Read the material below. Count the lines containing "Urinary" and give that count alone.

→ Listed records:
◇ ◇ ◇ ◇
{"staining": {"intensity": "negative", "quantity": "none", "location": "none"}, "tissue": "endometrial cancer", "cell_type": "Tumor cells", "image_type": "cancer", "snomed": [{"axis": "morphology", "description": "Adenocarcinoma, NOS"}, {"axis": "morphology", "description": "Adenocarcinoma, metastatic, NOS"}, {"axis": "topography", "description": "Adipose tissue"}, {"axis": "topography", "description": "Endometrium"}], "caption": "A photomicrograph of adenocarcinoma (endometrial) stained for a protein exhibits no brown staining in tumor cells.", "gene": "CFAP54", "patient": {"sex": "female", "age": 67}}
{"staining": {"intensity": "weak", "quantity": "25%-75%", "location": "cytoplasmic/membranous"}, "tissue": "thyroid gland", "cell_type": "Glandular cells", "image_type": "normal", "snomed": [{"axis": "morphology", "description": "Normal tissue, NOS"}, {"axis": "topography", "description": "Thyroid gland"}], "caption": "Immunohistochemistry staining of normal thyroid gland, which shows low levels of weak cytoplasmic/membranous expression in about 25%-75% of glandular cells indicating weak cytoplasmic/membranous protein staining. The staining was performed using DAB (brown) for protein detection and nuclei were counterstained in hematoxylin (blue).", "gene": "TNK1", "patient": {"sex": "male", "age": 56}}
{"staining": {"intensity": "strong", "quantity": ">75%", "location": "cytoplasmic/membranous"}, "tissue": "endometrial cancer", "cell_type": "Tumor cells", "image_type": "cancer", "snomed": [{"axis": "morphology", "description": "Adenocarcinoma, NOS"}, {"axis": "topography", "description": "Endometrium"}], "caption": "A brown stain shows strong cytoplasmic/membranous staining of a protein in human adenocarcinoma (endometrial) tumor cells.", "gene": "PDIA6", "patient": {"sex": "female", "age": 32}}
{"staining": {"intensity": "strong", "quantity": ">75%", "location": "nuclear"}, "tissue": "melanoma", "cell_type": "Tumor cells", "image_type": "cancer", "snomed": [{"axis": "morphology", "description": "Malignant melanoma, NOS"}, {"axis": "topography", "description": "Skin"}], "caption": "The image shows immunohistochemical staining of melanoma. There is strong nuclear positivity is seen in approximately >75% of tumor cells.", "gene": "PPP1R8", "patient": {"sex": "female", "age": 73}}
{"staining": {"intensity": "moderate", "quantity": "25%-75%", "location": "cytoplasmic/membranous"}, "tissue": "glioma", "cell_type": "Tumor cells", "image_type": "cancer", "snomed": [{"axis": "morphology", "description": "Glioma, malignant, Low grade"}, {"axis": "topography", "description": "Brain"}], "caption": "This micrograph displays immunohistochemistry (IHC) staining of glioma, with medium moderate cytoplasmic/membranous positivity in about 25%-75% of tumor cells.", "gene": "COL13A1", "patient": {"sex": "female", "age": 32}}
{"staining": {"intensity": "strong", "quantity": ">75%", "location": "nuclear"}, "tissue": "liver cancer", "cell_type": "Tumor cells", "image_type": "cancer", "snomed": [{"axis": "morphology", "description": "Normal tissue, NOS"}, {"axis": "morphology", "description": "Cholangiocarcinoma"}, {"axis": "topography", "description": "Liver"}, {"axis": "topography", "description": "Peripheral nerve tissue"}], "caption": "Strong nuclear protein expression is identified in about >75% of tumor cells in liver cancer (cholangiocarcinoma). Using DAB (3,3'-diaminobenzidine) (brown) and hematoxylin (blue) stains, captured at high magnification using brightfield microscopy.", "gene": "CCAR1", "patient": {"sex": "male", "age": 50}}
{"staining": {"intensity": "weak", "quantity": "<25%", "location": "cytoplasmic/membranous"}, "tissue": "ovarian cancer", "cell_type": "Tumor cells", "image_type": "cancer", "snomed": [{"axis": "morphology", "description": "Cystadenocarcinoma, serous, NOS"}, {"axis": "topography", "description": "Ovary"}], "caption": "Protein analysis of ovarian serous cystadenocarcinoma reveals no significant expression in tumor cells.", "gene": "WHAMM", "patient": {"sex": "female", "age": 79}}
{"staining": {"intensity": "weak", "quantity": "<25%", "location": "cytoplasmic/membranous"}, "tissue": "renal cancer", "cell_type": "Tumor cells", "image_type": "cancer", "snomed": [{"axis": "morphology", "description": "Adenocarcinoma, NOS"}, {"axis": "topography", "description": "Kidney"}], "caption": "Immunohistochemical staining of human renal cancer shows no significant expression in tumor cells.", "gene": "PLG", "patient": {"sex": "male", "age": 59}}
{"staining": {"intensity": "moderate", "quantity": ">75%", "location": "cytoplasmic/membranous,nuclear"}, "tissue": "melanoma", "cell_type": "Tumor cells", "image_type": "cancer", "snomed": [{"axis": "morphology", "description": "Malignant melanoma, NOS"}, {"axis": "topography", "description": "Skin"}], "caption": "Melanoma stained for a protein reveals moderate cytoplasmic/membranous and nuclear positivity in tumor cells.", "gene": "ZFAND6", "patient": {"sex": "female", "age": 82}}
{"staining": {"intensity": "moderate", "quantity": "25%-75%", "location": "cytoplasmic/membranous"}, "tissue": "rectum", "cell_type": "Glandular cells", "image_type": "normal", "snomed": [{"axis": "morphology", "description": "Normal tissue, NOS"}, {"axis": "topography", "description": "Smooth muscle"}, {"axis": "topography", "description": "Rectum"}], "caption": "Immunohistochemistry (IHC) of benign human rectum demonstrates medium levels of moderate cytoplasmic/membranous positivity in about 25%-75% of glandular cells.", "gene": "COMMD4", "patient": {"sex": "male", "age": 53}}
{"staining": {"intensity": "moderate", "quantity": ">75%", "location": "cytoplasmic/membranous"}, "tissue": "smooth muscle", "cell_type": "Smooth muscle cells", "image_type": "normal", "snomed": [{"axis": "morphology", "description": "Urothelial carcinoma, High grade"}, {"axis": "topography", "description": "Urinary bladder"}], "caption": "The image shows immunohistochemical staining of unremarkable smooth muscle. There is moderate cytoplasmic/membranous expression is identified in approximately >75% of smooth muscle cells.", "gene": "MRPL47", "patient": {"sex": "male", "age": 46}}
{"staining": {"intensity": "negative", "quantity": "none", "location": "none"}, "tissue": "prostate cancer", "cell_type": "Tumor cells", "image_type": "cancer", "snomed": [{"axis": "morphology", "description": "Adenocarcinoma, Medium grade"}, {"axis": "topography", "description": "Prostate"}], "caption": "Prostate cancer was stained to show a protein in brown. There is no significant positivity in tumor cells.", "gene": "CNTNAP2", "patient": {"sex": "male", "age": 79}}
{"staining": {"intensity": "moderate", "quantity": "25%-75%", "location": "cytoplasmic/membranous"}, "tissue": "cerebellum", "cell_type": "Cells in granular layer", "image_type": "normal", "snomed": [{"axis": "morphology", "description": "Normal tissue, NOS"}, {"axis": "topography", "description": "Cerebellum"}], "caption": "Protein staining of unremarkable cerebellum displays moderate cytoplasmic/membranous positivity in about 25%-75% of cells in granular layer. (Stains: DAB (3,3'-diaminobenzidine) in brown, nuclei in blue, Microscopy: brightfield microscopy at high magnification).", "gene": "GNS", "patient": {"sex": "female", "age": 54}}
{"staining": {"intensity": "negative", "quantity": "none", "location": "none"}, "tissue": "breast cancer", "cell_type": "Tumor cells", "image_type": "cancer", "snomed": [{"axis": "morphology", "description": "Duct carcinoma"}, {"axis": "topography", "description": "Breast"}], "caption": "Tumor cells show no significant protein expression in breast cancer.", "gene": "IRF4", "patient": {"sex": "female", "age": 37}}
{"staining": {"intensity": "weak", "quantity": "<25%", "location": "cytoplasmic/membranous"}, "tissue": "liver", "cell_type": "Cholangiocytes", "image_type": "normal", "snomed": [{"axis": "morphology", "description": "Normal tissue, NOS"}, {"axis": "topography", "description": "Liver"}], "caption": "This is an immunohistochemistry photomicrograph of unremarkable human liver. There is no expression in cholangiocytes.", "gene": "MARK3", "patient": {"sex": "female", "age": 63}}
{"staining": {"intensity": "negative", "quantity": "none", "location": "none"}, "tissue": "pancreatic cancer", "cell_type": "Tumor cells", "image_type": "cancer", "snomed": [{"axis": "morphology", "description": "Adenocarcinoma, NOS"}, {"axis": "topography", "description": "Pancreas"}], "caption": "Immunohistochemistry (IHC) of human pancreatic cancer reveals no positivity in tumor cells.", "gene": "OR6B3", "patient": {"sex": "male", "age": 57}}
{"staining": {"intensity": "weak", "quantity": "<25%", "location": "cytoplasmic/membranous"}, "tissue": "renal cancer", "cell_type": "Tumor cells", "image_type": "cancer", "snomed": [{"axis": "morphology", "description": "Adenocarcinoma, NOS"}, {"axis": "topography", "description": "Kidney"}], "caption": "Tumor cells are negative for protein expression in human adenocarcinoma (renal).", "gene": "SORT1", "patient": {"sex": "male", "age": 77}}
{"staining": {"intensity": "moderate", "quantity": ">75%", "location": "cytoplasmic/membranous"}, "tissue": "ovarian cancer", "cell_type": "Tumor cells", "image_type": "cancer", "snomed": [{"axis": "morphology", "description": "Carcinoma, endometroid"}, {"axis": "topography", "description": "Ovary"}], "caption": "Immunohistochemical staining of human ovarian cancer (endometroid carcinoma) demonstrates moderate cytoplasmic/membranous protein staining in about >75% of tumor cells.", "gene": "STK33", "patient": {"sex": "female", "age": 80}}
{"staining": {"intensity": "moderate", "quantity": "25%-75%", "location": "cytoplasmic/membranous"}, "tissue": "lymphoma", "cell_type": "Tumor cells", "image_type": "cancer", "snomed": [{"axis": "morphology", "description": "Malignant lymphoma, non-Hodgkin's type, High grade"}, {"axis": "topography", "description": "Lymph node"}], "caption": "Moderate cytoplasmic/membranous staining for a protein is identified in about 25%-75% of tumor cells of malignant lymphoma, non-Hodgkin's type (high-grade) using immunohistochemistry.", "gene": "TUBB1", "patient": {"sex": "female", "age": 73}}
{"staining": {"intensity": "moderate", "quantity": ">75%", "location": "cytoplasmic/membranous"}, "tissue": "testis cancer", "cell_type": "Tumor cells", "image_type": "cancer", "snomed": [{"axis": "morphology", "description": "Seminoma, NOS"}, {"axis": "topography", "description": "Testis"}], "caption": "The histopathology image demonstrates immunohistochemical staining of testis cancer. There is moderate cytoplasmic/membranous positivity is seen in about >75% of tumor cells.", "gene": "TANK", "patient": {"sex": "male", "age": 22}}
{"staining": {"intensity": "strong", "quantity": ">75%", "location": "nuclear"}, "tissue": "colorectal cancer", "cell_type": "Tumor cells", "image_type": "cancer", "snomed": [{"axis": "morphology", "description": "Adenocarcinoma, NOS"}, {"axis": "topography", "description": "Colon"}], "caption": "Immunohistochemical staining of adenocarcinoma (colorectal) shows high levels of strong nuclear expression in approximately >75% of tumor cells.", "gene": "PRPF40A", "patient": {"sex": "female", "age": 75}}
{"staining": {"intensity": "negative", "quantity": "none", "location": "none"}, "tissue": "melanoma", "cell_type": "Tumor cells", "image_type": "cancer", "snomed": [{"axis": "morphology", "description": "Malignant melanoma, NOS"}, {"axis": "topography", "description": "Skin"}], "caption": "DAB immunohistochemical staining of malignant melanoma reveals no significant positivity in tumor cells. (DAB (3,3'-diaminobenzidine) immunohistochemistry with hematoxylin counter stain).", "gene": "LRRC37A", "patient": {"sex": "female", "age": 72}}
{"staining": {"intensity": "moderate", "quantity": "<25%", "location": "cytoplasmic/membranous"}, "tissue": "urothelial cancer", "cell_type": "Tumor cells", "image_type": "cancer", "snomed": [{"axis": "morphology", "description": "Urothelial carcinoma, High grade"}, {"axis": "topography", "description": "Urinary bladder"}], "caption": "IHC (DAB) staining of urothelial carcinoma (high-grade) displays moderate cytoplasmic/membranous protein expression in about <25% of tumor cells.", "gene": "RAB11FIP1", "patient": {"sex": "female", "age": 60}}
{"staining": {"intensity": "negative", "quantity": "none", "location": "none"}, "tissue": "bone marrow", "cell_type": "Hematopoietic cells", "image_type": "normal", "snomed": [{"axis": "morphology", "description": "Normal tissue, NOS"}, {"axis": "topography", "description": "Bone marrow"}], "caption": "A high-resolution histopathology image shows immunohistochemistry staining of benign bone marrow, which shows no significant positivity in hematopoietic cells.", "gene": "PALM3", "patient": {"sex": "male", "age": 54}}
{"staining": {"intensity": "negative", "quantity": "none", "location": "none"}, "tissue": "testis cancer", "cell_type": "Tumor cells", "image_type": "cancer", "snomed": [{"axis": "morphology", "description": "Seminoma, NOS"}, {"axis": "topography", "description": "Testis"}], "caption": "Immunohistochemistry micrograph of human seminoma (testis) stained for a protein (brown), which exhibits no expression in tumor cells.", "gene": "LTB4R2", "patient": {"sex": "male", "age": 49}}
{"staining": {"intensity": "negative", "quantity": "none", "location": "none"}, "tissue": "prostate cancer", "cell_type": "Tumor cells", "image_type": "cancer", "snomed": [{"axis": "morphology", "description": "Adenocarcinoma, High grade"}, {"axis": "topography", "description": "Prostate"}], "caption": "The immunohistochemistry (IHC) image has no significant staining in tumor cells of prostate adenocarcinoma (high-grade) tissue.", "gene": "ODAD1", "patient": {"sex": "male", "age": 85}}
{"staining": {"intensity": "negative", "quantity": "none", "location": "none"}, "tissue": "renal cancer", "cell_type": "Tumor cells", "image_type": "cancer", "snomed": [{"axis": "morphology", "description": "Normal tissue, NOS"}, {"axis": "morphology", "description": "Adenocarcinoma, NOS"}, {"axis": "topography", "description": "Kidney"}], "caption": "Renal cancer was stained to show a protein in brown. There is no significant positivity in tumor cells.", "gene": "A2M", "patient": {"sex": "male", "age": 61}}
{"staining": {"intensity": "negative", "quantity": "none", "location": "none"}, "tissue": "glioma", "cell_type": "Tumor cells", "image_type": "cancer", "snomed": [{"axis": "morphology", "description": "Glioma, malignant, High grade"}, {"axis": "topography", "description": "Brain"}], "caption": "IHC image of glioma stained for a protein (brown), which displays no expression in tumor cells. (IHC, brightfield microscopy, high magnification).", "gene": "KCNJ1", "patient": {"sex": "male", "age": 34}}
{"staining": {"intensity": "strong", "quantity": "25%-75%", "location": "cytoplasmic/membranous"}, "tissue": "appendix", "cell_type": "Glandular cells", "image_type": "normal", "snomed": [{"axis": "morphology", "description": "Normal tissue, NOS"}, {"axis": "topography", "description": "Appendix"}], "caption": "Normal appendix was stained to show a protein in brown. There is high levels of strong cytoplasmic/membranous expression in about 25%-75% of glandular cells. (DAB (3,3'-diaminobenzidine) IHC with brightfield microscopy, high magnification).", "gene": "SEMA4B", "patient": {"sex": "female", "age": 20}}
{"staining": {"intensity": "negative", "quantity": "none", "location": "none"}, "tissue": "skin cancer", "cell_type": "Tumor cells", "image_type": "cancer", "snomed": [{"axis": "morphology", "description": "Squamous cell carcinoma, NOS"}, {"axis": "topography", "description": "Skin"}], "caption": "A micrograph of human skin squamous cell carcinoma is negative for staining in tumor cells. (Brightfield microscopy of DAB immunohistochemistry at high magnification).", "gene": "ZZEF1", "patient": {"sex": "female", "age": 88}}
◇ ◇ ◇ ◇
→ Result:
2